Margaret se sentó y sirvió dos tazas de Earl Grey. Depositó la tetera en una servilleta de lino y ofreció a Sarah una jarrita azul de leche con escenas de la catedral de Canterbury. Los amigos siempre traían a Margaret estos recuerdos de sus vacaciones en Europa, como si una atea de Manchester fuera a sentir nostalgia de Thomas Beckett.
—Veía a Ethan por todas partes tras su muerte. —Margaret entrelazó las manos en la taza—. Entre la gente, en el tráfico. Lo veía en un coche que me adelantaba y conducía como una loca para alcanzarlo. Pero nunca era él.
Sarah asintió con un gesto. En las primeras semanas de su viudedad, habían abundado los falsos avistamientos. Siempre que pasaba a un hombre de la complexión y el color de cabello de David sentía un breve destello de reconocimiento, invariablemente roto por la cara de otro desconocido.

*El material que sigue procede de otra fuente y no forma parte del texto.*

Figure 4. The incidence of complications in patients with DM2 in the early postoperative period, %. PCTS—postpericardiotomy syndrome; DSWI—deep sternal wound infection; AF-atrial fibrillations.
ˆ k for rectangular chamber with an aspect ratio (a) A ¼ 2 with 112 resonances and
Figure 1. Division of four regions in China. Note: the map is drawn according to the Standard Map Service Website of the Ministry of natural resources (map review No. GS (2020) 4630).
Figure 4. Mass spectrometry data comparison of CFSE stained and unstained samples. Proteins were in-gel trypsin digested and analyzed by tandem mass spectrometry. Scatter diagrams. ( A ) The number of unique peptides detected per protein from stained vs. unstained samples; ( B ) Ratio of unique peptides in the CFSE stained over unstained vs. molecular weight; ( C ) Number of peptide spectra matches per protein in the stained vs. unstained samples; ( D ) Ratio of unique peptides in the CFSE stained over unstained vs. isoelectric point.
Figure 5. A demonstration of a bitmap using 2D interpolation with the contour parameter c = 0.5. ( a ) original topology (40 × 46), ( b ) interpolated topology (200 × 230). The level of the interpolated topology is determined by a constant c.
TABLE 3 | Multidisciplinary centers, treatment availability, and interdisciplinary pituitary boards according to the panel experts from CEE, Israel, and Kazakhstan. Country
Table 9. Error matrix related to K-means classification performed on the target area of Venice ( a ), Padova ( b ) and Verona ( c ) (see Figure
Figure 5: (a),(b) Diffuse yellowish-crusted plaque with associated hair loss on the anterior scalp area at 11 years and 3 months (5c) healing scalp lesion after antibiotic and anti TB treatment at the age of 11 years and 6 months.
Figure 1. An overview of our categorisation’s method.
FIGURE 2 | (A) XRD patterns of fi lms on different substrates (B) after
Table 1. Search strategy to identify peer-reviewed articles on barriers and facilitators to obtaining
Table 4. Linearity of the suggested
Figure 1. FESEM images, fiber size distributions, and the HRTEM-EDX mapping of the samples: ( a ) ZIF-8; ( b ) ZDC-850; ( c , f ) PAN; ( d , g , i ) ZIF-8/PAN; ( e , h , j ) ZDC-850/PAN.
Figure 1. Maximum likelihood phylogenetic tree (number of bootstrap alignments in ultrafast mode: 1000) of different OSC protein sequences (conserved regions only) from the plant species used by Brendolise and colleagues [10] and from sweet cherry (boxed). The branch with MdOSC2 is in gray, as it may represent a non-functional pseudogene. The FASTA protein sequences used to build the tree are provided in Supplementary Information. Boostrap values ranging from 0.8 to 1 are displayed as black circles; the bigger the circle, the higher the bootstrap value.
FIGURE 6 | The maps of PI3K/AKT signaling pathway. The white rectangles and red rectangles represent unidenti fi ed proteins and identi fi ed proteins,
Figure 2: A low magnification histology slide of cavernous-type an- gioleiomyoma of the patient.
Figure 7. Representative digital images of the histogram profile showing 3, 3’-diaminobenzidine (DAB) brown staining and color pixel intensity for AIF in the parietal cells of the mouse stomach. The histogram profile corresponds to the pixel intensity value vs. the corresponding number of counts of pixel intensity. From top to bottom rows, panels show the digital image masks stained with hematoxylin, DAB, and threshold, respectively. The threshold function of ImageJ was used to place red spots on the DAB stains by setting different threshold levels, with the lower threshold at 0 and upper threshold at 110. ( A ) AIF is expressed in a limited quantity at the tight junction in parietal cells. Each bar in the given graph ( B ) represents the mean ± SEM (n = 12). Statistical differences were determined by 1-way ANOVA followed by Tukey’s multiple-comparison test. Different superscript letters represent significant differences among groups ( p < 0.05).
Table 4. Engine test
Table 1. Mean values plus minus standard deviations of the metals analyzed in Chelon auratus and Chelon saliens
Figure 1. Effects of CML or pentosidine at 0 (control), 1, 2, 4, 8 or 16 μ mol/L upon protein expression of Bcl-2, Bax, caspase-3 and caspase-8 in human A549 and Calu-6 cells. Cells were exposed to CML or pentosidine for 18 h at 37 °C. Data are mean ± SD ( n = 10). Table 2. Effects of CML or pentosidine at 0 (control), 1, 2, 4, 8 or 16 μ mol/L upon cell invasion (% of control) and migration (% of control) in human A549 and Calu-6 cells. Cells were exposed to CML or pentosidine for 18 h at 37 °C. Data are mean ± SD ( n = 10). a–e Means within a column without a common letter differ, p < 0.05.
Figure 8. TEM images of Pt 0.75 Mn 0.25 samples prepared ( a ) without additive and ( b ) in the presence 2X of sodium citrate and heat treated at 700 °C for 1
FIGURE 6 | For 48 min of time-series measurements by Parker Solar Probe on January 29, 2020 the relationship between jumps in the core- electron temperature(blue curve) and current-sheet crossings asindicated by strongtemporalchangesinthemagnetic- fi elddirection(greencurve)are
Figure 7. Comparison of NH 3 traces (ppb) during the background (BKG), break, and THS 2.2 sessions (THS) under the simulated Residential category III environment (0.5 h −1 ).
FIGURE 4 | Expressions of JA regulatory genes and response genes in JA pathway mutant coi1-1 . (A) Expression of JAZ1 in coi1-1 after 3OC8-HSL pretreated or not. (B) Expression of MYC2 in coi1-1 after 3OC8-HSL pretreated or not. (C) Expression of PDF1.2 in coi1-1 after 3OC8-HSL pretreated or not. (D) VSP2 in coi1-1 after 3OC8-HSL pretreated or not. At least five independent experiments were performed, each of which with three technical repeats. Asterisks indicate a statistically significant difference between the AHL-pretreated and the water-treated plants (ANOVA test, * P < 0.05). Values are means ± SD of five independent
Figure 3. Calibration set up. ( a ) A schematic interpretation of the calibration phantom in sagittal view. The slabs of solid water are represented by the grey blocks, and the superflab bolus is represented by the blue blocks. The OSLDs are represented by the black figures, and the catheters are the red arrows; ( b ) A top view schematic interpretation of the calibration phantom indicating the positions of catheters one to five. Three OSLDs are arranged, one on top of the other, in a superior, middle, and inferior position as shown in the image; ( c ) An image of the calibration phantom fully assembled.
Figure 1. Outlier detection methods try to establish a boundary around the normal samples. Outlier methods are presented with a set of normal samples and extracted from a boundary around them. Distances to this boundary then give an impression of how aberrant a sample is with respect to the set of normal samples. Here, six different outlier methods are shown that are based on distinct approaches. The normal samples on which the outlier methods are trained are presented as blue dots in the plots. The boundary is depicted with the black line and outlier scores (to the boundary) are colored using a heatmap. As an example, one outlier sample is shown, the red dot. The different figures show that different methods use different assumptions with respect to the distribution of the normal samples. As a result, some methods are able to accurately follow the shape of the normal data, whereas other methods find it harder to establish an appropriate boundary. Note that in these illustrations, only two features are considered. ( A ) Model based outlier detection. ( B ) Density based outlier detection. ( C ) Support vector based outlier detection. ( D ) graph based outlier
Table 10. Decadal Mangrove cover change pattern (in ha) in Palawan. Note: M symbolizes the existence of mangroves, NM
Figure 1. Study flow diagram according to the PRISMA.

—Pero esta vez fue distinto. Esta vez reconocí su camisa y su gorra de los Yankees. Y él me miró directamente.
—¿Y qué pasó?
—Desapareció.
—Oh.
Margaret dejó la taza y se concentró en el azucarero: rompió los terrones grandes con la punta de la cuchara. Sarah notó que se le tensaba la mandíbula con cada golpe plateado. ¿Qué tenía que decir para ganarse un gesto de legitimación? Las únicas palabras que le vinieron a la cabeza fueron el mismo estribillo predecible que había repetido los últimos tres meses.
—Aún no han encontrado su cuerpo.
Y aquí Margaret sí titubeó, lo bastante para mirarla a los ojos.
—Lo encontrarán.
Durante sus trece años en Jackson, Sarah había presenciado miles de riadas como la que se había llevado a David. A veces el agua aparecía en plena sequía, cuando la tierra estaba demasiado reseca para absorber una tormenta repentina. Otras veces los aluviones remataban semanas de lluvia continuada, transformando plácidos arroyos y ríos en torrentes embarrados y espumosos. Los vecinos contaban historias de pueblos de montaña arrasados por riadas nocturnas; del agua que subía la escalera de las caravanas y se filtraba entre las patas de la cama, mientras las familias dormían. Pero Sarah sólo sabía de unas pocas muertes aisladas: un universitario borracho que hacía piragüismo en una barquita hinchable en Possum Creek, una mujer al volante de un Honda Civic que intentó cruzar un puente inundado y se la llevó la corriente cuando salía por la ventanilla.